El comunicado resulta absurdo en su falta de precisión. En la era del SATNAV es posible determinar la hora del aterraje con un margen de unos cuantos minutos.
No se produce ninguna reacción. Todos saben que hay algo que no funciona en esta travesía. Además, están acostumbrados a las condiciones habituales en un buque petrolero. La mayoría de ellos sabe lo que es navegar sin recalar en un puerto durante siete meses.
Lukas mira a Toerk. Esta reunión se ha celebrado a instancias de Toerk. Probablemente para que nos pudiera ver a todos reunidos. Para que nos pudiera leer. Como libros abiertos. Mientras Lukas ha estado hablando, sus ojos se han paseado por toda las caras, reposando un instante en cada una de ellas. Ahora se da la vuelta y se va. Seidenfaden y Claussen lo siguen. Lukas da la reunión por concluida. Verlaine se marcha. El mecánico se queda de pie por un instante hablando con Urs, que en un inglés penoso le explica algo sobre los croissants que hemos comido. Cazo al vuelo que el vapor es muy importante. Tanto durante el reposo como en el horno. Fernanda se retira. Evita tener que mirarme.
El mecánico se va. No me ha mirado ni una sola vez. Lo veré esta tarde. Pero hasta entonces no podemos existir el uno para el otro.
Pienso en lo que tengo que hacer hasta entonces. No se trata exactamente de una programación gloriosa de mi futuro. Es una estrategia famélica y carente de fantasía que deberá procurarme la supervivencia.
Vago por el pasillo. Tendré que hablar con Lukas.
He puesto el pie encima del primer peldaño de la escalera cuando aparece Hansen bajándolas. Me retiro hacia la parte abierta y despejada de la cubierta que hay delante del castillo de popa.
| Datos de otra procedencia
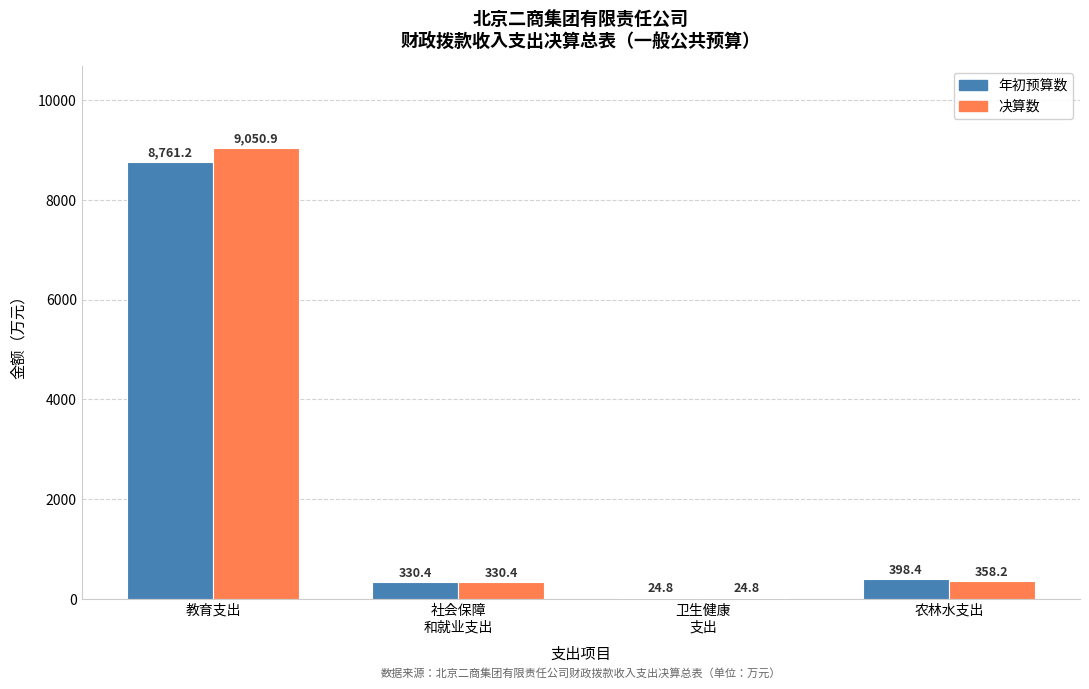

At which label does 年初预算数 first exceed 398?

教育支出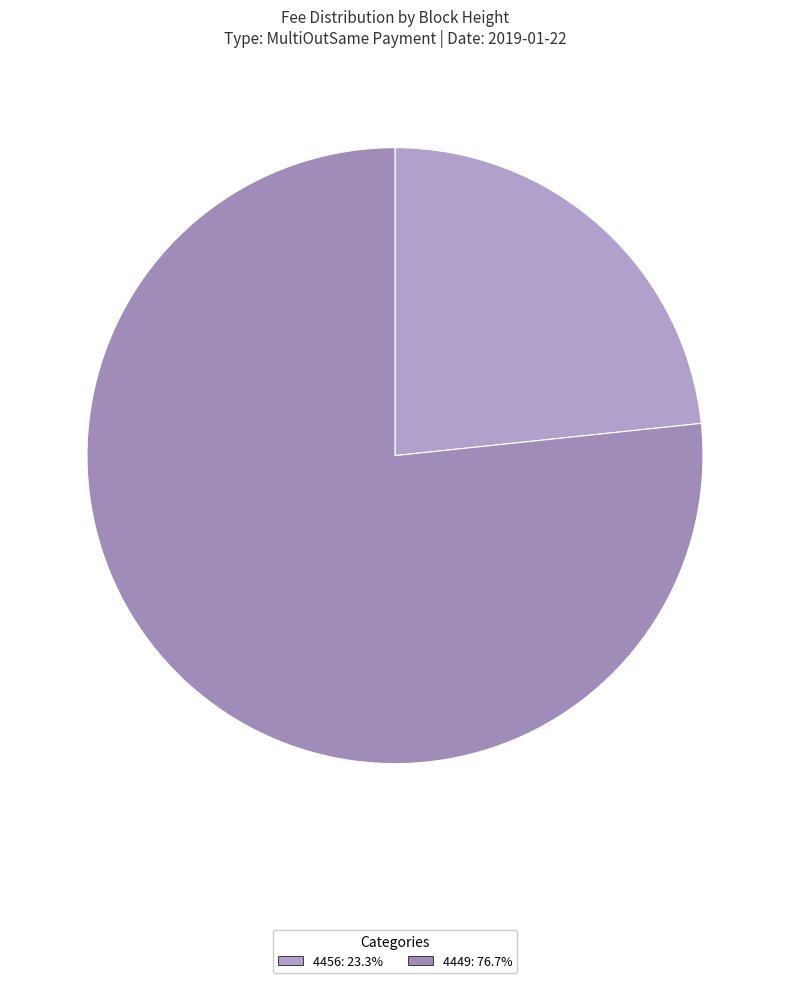

Rank the categories by value from lowest to highest.

4456, 4449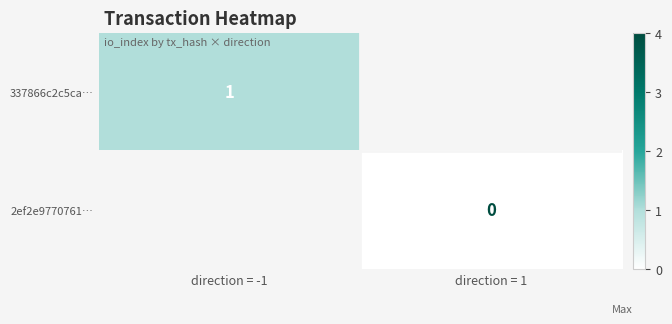

True or false: 337866c2c5ca… has a value of 1 at direction = -1.

True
Hasta este momento no ha quedado del todo evidente que hiciera muy mal tiempo. La lluvia está justo por encima de los cero grados, es pesada y abundante. Los cortos golpes de aire le otorgan una caída fustigante. En el mar hay rayas blancas donde el viento rompe las crestas de las olas arrastrándolas como espuma.